By Allyson Siwik, Chapter Executive Committee and Gila Resources Information Project
With just a few months left before initiation of the environmental-compliance phase and with no proposed action identified yet, the New Mexico Interstate Stream Commission continues its push for a Gila River diversion project to capture as much water as possible.
The local New Mexico Central Arizona Project (CAP) entity, responsible for the design of a diversion under the Arizona Water Settlements Act, must decide on a proposed action by July 11 in order to meet its schedule under the National Environmental Policy Act (NEPA).
The ISC held a workshop recently to help the NM CAP entity reach consensus on a proposed action. Despite pushback from the entity, the agency is promoting large diversion and storage projects that rely on expensive pumping, exceed the amount of available AWSA funding to construct and are ecologically harmful.
Although a big project in the wild Upper Gila Box seems to be off the table for now, the combination of project components under discussion could divert as much water as the billion-dollar diversion and cause significant negative impacts to the hydrology and ecology of the Gila River.
The billion-dollar Upper Gila Box project could also re-emerge as part of the NEPA alternatives analysis.

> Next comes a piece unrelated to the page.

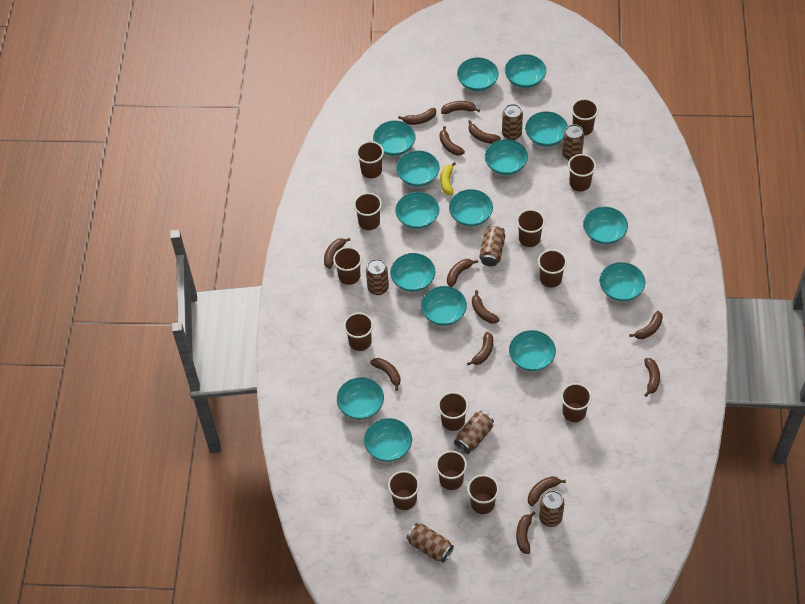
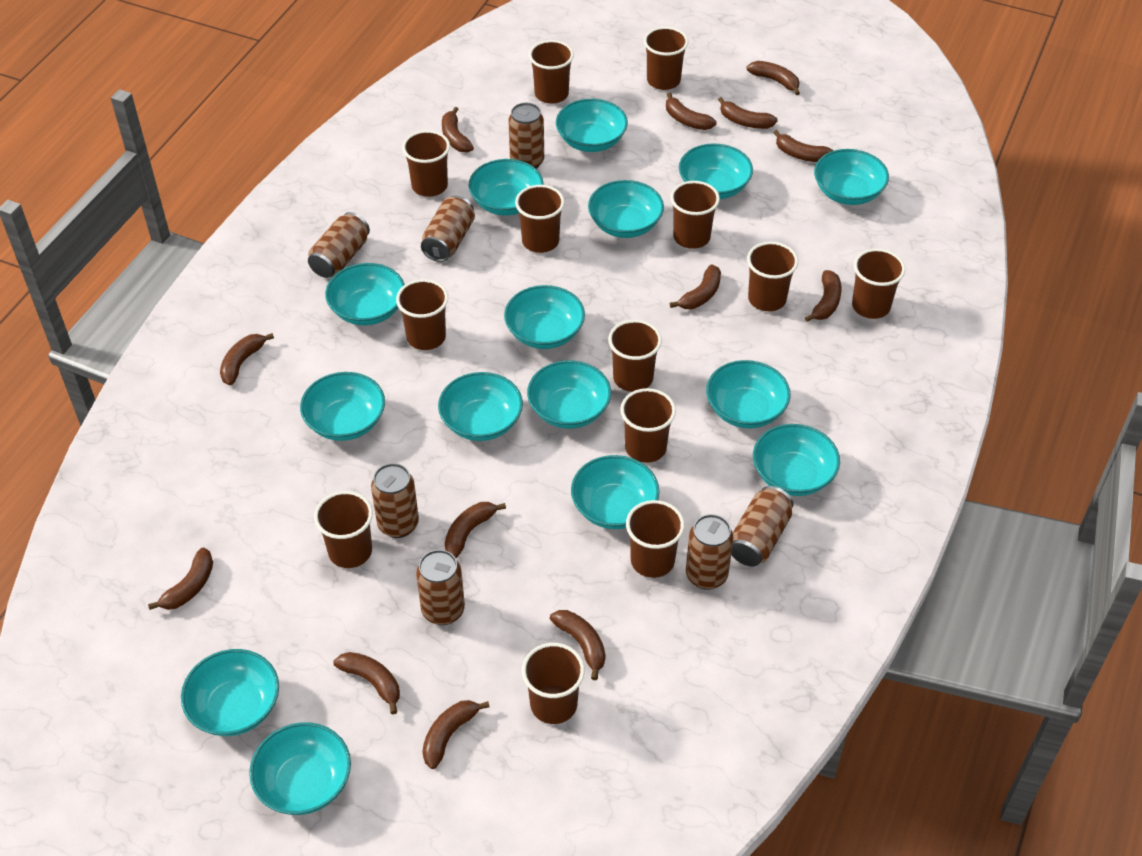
yellow banana: 1 -> 0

It’s not time to let down our guard.
All of the diversion components currently on the table pose a threat to the Gila River.

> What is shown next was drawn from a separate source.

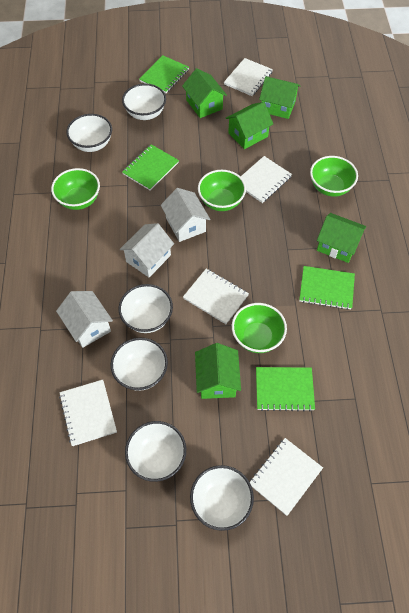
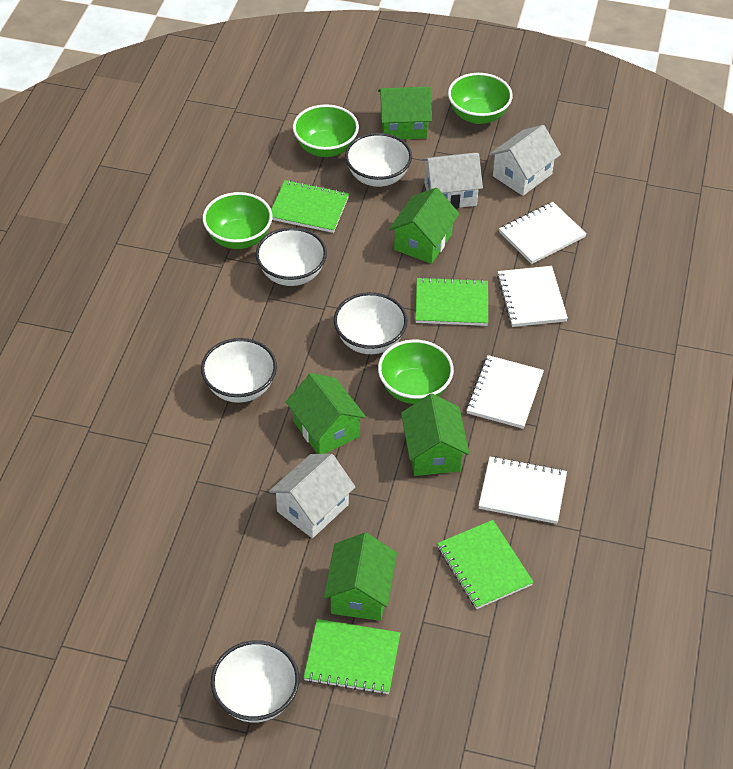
white bowl: 6 -> 5
white notebook: 5 -> 4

Moving the location of the diversion infrastructure doesn’t take away the fact that water withdrawals anywhere on the Gila can negatively impact the natural flow of the river and consequently the myriad species that depend on the river’s free-flowing nature.
After more than a decade and millions of dollars spent on evaluation, the ISC and the NM CAP entity still have not identified a viable project. With environmental-compliance costs estimated at $10 million to $30 million, it is a waste of AWSA funding to continue to pursue such a lost cause, rather than use these federal dollars to implement needed local water projects.
The AWSA requires a NEPA record of decision by 2019.